**PROVIDED TEXT**
☆ ☆ ☆ ☆ ☆
Exotix’s position was that the correct interpretation of the contract was that it was a sale of 22,955 GDNs for c$7,500.  Accordingly, the contract had been fully complied with.  Exotix accepted that LBIE was mistaken as to the value of the GDNs, but relied upon LBIE’s "extraordinary lack of care in selling its own assets at the wrong price”, and suggested that LBIE had only itself to blame. 

Decision

In his judgment, Hildyard J applied the established authorities on contractual interpretation, and thus sought to determine the objective intention of the parties based on the words used in the contract, as opposed to the parties’ subjective intention/understanding.  His decision can be summarised as follows:

  1. The words used in the contract: the contract was formed on the telephone call between the traders and later recorded in the VCON and a trade confirmation.Accordingly, the Judge had regard to: the tape recording; the VCON; and the confirmation, all of which he held were intended to have contractual effect.The words used in the contract should not be ascertained from other pre- or post- contractual documents.

  2. Relevance of other documents: however, in order to determine the objective intention of the parties, the Judge held that the following was admissible evidence: information in fact known to the parties at the time; and information that was ‘reasonably available’ to them.

  3. LBIE’s lack of care not relevant to contractual interpretation: Hildyard J dismissed Exotix’s reliance on LBIE’s alleged "extraordinary lack of care”, which was not relevant to the construction of a contract.

  4. The interpretation of the contract:

    4.1  The parties could not reasonably be supposed to have agreed a sale of GDNs worth $7m at a price of just c.$7,500.Accordingly, Exotix’s case was rejected.

    4.2  Likewise, the parties could not reasonably be supposed to have in fact agreed a sale of all of the GDNs at the correct price of over $7m, not least since there was evidence that Exotix could not in fact have agreed to pay over $7m for the GDNs even if it had wanted to.Accordingly, LBIE’s Price Argument (referred to above) was rejected.

    4.3  Hildyard J considered that the telephone recording, VCON and confirmation were plain as to the intent: namely a sale of GDNs with a face value of 22,955 Peruvian Sol (about $8,100) at 91.5% of nominal value, c.$7,500.In other words, viewed objectively, the parties had in fact contracted for the sale of ‘scraps’.Accordingly, LBIE’s Scraps Argument (referred to above) succeeded.

  5. Implied term: having accepted the Scraps Argument, Hildyard J was also prepared to imply a term dealing with fractional entitlements, with the additional fractional amount to be settled in cash (since it was not possible to sell a fraction of a GDN), in order to give effect to the parties’ agreement and ensure that the contract was workable.

In view of the above, LBIE had over-delivered on the contract and was entitled to restitution from Exotix in respect of the excess amount.

Comment

This case is an interesting application of the well-established rules of contractual interpretation and implication of terms in circumstances where the contractual wording was not entirely clear and the parties were, in fact, both mistaken as to the transaction.  The outcome was that assets worth over $7m were mistakenly sold for just $7,500, but the Judge held that the parties could not reasonably be supposed to have agreed this.  Rather, the Judge determined that the parties’ objective intention, based on the words used in the contract, was that it was a sale of small number of GDNs for 91.5% of face value c.$7,500. 

Whilst not part of the ratio of his decision, it is notable that Hildyard J concluded his judgment by stating that his decision accorded, in his view, with “both overall commercial good sense and commercial morality”.  He also suggested that a well-informed observer would come to the same view and thus reach a similar decision. That sentiment may provide some comfort to parties (such as LBIE) who are on the wrong end of a mistaken transaction. 

On the other hand, the case highlights the risks (not least in terms of the potential costs of litigating) arising from a failure to agree the subject matter and price of a transaction with sufficient clarity, an issue that is more likely to arise in trading, where large contracts are entered into orally and at speed.
☆ ☆ ☆ ☆ ☆
**RECORDS SHOWN**
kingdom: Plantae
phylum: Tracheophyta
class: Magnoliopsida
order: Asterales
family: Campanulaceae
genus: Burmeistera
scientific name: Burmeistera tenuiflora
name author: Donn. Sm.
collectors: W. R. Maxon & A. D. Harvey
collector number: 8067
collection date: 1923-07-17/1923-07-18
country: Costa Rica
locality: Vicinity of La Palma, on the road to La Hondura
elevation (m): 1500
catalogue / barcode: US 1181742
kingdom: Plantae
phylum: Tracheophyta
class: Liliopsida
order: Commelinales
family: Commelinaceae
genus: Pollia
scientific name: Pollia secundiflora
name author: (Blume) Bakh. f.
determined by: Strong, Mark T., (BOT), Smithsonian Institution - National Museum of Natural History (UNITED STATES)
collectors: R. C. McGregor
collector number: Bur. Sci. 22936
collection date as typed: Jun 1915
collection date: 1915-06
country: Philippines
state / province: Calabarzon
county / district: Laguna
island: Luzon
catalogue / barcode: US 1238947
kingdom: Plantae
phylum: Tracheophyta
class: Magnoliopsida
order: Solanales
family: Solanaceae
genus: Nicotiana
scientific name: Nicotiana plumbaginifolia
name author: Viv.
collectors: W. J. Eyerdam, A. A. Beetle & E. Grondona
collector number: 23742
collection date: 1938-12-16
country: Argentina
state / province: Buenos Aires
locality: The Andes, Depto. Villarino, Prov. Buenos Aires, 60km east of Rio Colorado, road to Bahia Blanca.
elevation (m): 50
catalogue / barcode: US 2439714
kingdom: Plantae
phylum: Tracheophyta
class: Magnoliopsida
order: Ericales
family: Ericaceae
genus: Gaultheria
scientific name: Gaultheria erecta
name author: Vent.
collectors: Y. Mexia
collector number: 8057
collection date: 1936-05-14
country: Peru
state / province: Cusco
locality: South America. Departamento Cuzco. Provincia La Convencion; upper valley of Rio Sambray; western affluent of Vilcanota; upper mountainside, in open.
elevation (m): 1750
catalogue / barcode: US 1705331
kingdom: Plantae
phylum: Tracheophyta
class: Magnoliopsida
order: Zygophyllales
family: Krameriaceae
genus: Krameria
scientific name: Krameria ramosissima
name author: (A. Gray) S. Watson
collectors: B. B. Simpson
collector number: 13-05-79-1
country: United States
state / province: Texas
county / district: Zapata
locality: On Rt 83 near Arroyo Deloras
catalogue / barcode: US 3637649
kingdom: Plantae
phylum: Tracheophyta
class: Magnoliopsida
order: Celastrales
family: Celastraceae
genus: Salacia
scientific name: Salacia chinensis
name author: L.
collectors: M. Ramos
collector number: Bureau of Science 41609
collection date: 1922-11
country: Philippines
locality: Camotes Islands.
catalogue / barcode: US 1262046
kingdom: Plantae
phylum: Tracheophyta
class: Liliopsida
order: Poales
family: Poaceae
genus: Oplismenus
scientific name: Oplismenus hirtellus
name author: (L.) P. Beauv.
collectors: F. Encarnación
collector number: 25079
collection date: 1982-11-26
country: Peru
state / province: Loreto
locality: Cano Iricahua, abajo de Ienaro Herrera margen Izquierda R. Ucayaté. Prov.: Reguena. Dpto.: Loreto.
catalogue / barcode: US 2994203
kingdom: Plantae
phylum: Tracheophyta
☆ ☆ ☆ ☆ ☆
In the case summary's "Decision" section, what are the headings of the numbered points? Rely only on the case summary, not on the data.

**TASK RESULT**
1. The words used in the contract
2. Relevance of other documents
3. LBIE's lack of care not relevant to contractual interpretation
4. The interpretation of the contract
5. Implied term